Robinson Cano #24 of the New York Yankees looks on after striking out during Game Three of the American League Division Series against the Baltimore Orioles at Yankee Stadium on October 10, 2012 in the Bronx borough of New York City.
Robinson Cano.

If one were to create a sort of Playoff Disappointment Matrix — with axes for expectations and performance — Robinson Cano would find himself in the corner of the wrong quadrant through four games of the ALDS. We’re as guilty as anyone of focusing on Alex Rodriguez — the big-name, big-money third baseman who always seems to be involved in one bit of drama or another. And Curtis Granderson is hard to watch right now: He’s 1-for-16 with nine strikeouts, but without any of the home runs that helped earned him his new reputation as an all-or-nothing hitter. (Without the occasional “all,” he’s producing something pretty close to “nothing.”) But with guys like Rodriguez and Granderson, our expectations are lower than they once were, and not because of past playoff performance or concerns about “clutchness” or anything like that. In the case of Rodriguez, for instance, he’s 37 and has numbers that have been dipping in recent seasons. In Granderson’s case, he posted an OBP of just .319 this season as he’s morphed into a pure slugger. Other bats have been mostly quiet as well — Nick Swisher, for example, or Ichiro — but let’s talk for a moment about Robinson Cano.
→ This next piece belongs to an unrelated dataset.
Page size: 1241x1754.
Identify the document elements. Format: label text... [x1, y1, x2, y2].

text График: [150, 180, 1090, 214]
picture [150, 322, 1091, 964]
Cano is in the prime of his career, and was one of the best players in the league this past season: He posted career highs in OPS and OPS+, and Baseball Reference had him second in WAR among American Leaguers, behind only Mike Trout and ahead of even Triple Crown winner Miguel Cabrera. Cano needs to be one of the hitters carrying this team, but through four games, he’s just 2-for-18 with a walk. Give Cano credit for making those two hits count: In Game 1, he doubled in two runs in the ninth inning to pad what had been a 4-2 lead, and in Game 2, his first-inning double scored a run thanks to Ichiro’s creative slide into home. But Cano’s been hitless since the first inning of Game 2, and last night, he went 0-for-6, picking up an RBI on a ground out that Baltimore couldn’t try and turn into a double play. He might not be having the most disastrous series of any Yankee, but given what they need from him, it’s surely one of the more disappointing.

So far in this postseason, the Yankees’ pitchers have stepped up, as have at least a couple of lineup regulars. (Derek Jeter has eight hits through four games and Mark Teixeira has five to go along with four walks). But given where he is in his career, we expect more from Cano. This isn’t to suggest that something needs to be done, or that one should read something larger into his performance over an incredibly small sample. Short of moving him to the three spot in the batting order (where he probably should be hitting anyway) and giving him a bit more protection, there’s not much Joe Girardi can do. (Or at least, we hope he doesn’t think there’s anything he can do.) But Cano hasn’t been hitting — not enough, at least — and in a short series, there isn’t much time to find one’s swing. He’s got one game left, and it’s a rather important one. Some of his teammates look borderline hopeless at the plate, but we’ve seen flashes of the real Cano in this series. This evening would be an excellent time to see that Cano show up again.